Colours: ein Jahr „Queere“ Wohngruppe
Am 04.05.2023 wurde die zweite queere Wohngruppe der evangelischen Jugendhilfe Godesheim in Bonn Bad Godesberg eröffnet. „Colours“ liegt in einer eher ruhigen Wohngegend, trotzdem aber zentral in der Nähe der Godesberger Innenstadt. Die Gruppe bietet Platz für sieben Jugendliche, die sich LGBTQIA+ zugehörig fühlen, also queer, trans oder auf der Suche nach ihrer sexuellen/geschlechtlichen Identität sind und dabei Unterstützungsbedarf haben.
In der ersten Zeit (und auch heute noch) gab und gibt es oft die Frage, ob es denn eine spezielle Gruppe für queere Jugendliche braucht und ob die Implementierung einer speziellen queeren Wohngruppe nicht eher ausschließt, die Jugendlichen darin zu unterstützen, sich selbstständig in der Welt bewegen zu können. Auch ist es ein Missverständnis, dass die Jugendlichen bei uns leben, weil sie queer sind. Beide Punkte können wir auch nach einem Jahr klar beantworten. Nein! Bei uns leben Jugendliche, die auf Grund ihres bisherigen Lebenswegs und ihrer gemachten Erfahrungen Intensivbedarf aufweisen, oft sind sie psychisch sehr instabil. Dass sie queer sind, erschwert ihnen den Alltag noch zusätzlich, da sie häufig Diskriminierung, Homophobie und Gewalt ausgesetzt waren oder auch heute noch sind. Die Gruppe bietet ihnen deshalb in diesen Fällen einen „Safe Space“, so dass sie im geschützten Rahmen ihre Identität entdecken und festigen können und lernen, sich in der Welt zu behaupten und ihren Weg zu gehen.

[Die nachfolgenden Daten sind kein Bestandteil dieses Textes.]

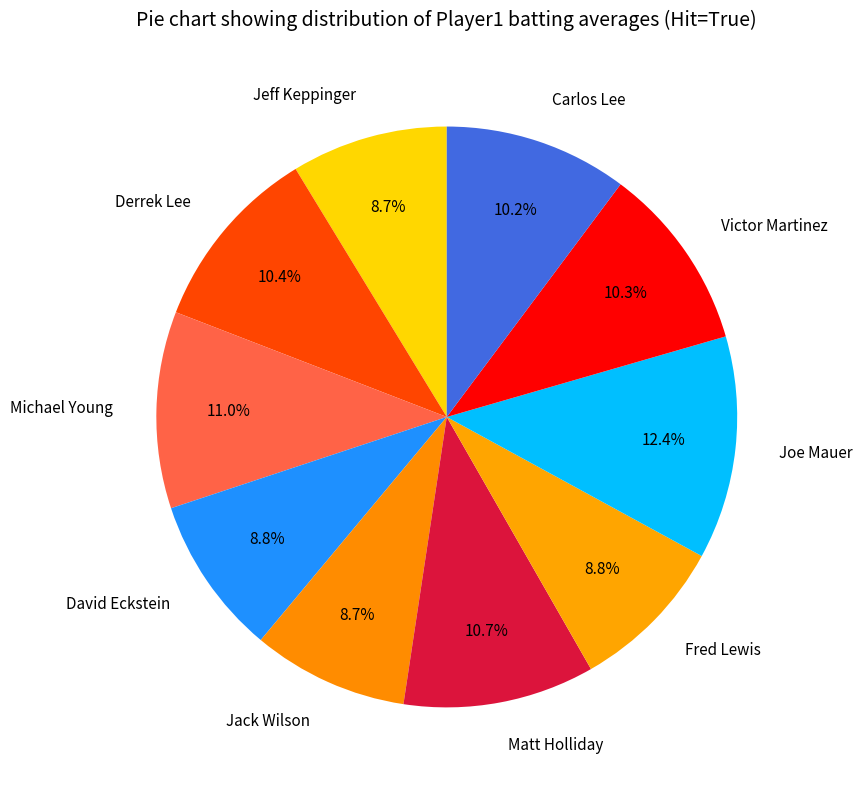

Which slice is the largest?

Joe Mauer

Das Spannende an unserer Gruppe ist die permanente Auseinandersetzung damit, wie es gelingen kann, das Intensivsetting mit (queer)sensibler Arbeit zu verbinden. Es geht darum, klare und verlässliche Strukturen zu bieten, gleichzeitig aber auch die Bedürfnisse jeder einzelnen Person zu sehen und ernst zu nehmen. Wir versuchen die Jugendlichen in ihrer Partizipation zu stärken und ihnen gleichzeitig aufzuzeigen, dass es Situationen im Leben gibt, wo man sich an Regeln halten muss. Es gibt einige Dinge, wie man eine Wohngruppe mit einfachen Mitteln (queer)sensibel gestalten kann. Wir haben eine „Pronomentafel“ im Flur hängen, an die unsere Jugendlichen Magnete mit ihren jeweiligen Pronomen befestigen und jederzeit ändern können, so dass sie für alle transparent und sichtbar sind. Die Bäder sind nicht nach Geschlechtern, sondern nach Etagen sortiert. In allen Bädern sind sämtliche Hygieneartikel für alle frei zugänglich. In der Küche hängt eine Liste mit „Trigger-Themen“. Diese sogenannten „Trigger-Themen“ werden bei Essenssituationen auf gar keinen Fall und in Gemeinschaftsräumen nur nach Absprache mit allen Anwesenden angesprochen und können bei Bedarf jederzeit ausgesetzt werden.
Wir begleiten die Jugendlichen in allen Lebensbereichen, in denen sie Unterstützung benötigen. Das können Termine sein, die auf Grund von „Misgendern“ oder dem Nennen des „Deadnames“ (der frühere Name) für die Jugendlichen sehr belastend sein können. Wir unterstützten bei Gesprächen beispielsweise mit Schulen oder Praktikumsstellen bei Diskriminierung und Mobbing. Wir begleiten und helfen aber auch bei positiv belegten Themen, wie beispielsweise einer beginnenden Transition, die von den Jugendlichen viel abfordert. Zu unseren Aufgaben gehören auch das Stärken von Selbstbewusstsein und die Durchführung sexualpädagogischer Gespräche. Natürlich bleiben Krisen, die unterschiedlich ausagiert werden, trotzdem nicht aus. In diesem Fall stehen sowohl die Begleitung der Krise selbst als auch die Begleitung der anderen Jugendlichen im Haus (spätestens, wenn die Krise sich beruhigt hat) gleichermaßen im Fokus.
Im Jugendlichen-Team wurden die Jugendlichen gefragt, wie sie „Colours“ beschreiben würden. Ihre Antwort: „Queer, verrückt, neurodivergent, zuhause“.